Entries shown

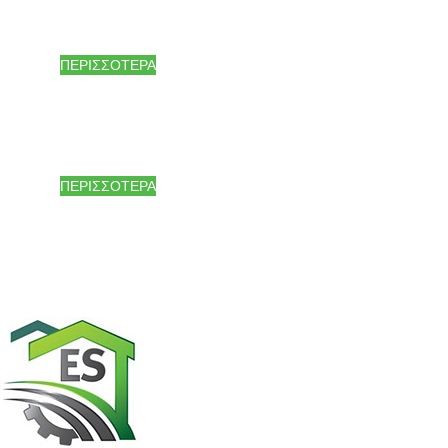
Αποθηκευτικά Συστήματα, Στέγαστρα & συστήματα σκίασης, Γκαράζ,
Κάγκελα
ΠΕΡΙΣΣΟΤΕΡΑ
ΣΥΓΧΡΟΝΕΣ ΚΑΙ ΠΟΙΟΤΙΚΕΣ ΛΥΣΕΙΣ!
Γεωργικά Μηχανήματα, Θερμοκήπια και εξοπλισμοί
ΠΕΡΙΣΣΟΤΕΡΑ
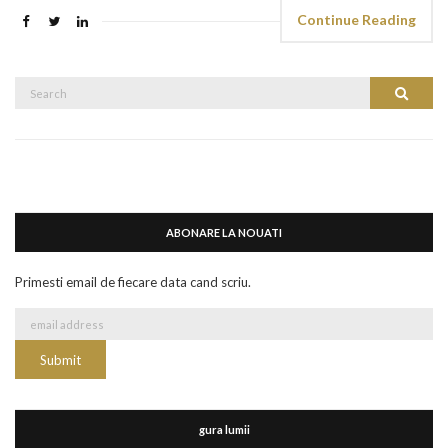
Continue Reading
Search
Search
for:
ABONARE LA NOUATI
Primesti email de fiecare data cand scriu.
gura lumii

Exercise
Beginning with the line that holds "Primesti email de fiecare data cand scriu." and ending with the last line of the material, output each line exactly and nothing beyond them.

Answer
Primesti email de fiecare data cand scriu.
gura lumii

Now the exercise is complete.